Using a simple text editor, they are also more readable than XML.
Lua with custom environment tables (so you can use 'globals' and just do key = value in the file and not expose any functions to the config file) would be readable too.
I'd say it would require more code (and there's overhead) to do something like this when using Lua tables.
I meant Lua as just data representation on disk and for editing. Stuff can still be loaded into dedicated C or C++ structs/classes/whatever at runtime, even a database. And the example is quite contrived and rare and I'd say and probably runs fine enough with pure C++. It might be premature optimization. I recently was afraid parsing each line of the original dracula book (I added it as a benchmark/large body of text) in my notes keeping app (another shameless plug - it's called 'botes', I have a github repo too
) would be slow but it works totally fine.
I'm not saying you did something wrong but everytime I get this idea myself, it sounds good on paper (a REAL database that can handle dozens of thousands of elements, cool editor with a GUI and all*, structure data, typesafety and names, constraints in SQL, etc.), but not in practice (I always just go with Lua tables and have few hundred entries in them at best, they are more convenient to edit by hand quickly in notepad++). Same for stuff like Tokyo or Kyoto cabinet, a high performance key value binary databases, good idea on paper and all for file store, but a zip used via physfs beats that in usability and is fast enough too.
I'm actually amazed that you use all three, I understand XML is just to parse tmx files probably since most people hate how verbose XML is but still. It's probably bad I think that but a game that uses XML, Lua and sqlite3 instantly feels like a more serious piece of software to me. I like how complete, packed with content and not like a tech demo your game feels, even though I enjoy metroidvania style platformers and design more than this style of platforming. I myself rarely move my projects past the proof of concept stage. I've never released anything I used Lua or my console in I don't think.
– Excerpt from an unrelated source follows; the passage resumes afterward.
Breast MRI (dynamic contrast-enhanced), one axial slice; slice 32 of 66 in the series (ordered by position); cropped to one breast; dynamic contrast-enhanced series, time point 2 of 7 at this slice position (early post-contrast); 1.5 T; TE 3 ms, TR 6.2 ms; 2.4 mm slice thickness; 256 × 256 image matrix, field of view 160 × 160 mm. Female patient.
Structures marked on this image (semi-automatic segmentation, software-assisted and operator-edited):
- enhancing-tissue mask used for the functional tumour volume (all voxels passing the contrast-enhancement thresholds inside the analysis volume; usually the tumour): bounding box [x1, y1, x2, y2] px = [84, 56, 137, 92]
Oh, I've never updated the Lua version since I first got it. I guess it's time to do so, thank you
You could also downgrade to 5.1 or 5.2. I myself like 5.1 and even dissected it's code and wrote a paper on it because LuaJIT is compatible with it, it was the biggest jump (5.0 sucked, it had a stop the world GC) and I don't really like the features of 5.2 or 5.3 enough to switch, even though I started in 5.2, I moved to 5.1 for JIT if I ever need it and then read through entire codebase and just stayed there. But I wanted to make my console compatible with 5.1, 5.2, 5.3 and JIT so it should work with all four so you should have no problems.
If you're changing/upgrading you might also look into
http://pugixml.org/ , it's the xml parser I use, it's really nice, DOM style parser with very STL like API. I'm not sure if it's better or worse than tinyxml but it took me a long time to find and it's so good I wish I found it sooner.
That's great, I need one anyway for "cheating" (inserting gold and items into the player's inventory, checking and changing quest states etc.) These functions are already in the API but I got no ingame console - yet. So I'll check it out
Yes, it should be easy to integrate, just drop the sources in your own code and do some init and then update/input/draw as in the example given, feel free to ask (via a PM is best, I might miss the thread post on here, I'm here less and less often lately
) if you have problems or questions. I made it primarily for myself, same as my 'botes' notes app, but I try to spread the word and get other people to use them too.